BEGIN Dataset excerpts
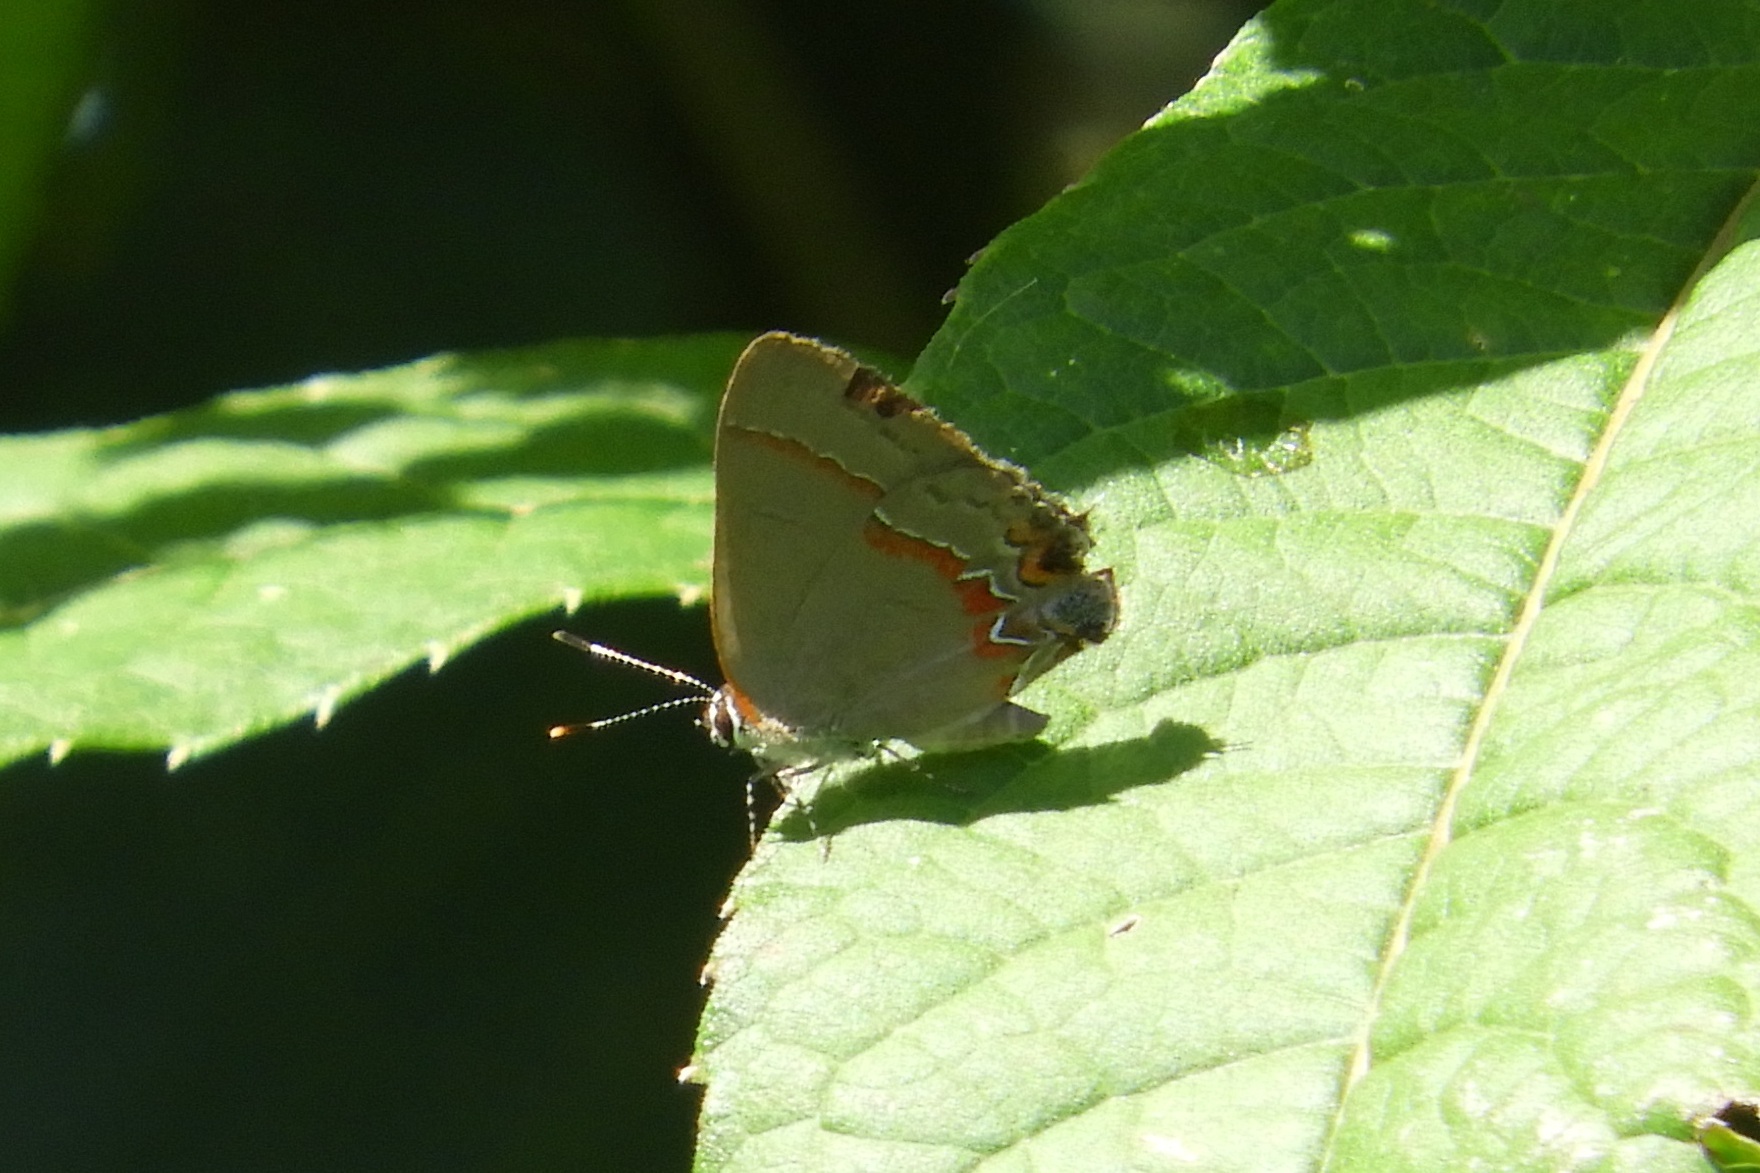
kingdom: Animalia
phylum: Arthropoda
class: Insecta
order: Lepidoptera
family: Lycaenidae
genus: Calycopis
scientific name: Calycopis cecrops
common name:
END Dataset excerpts
Copy the text of every row above word for word, leaving out the pictures.

kingdom: Animalia
phylum: Arthropoda
class: Insecta
order: Lepidoptera
family: Lycaenidae
genus: Calycopis
scientific name: Calycopis cecrops
common name:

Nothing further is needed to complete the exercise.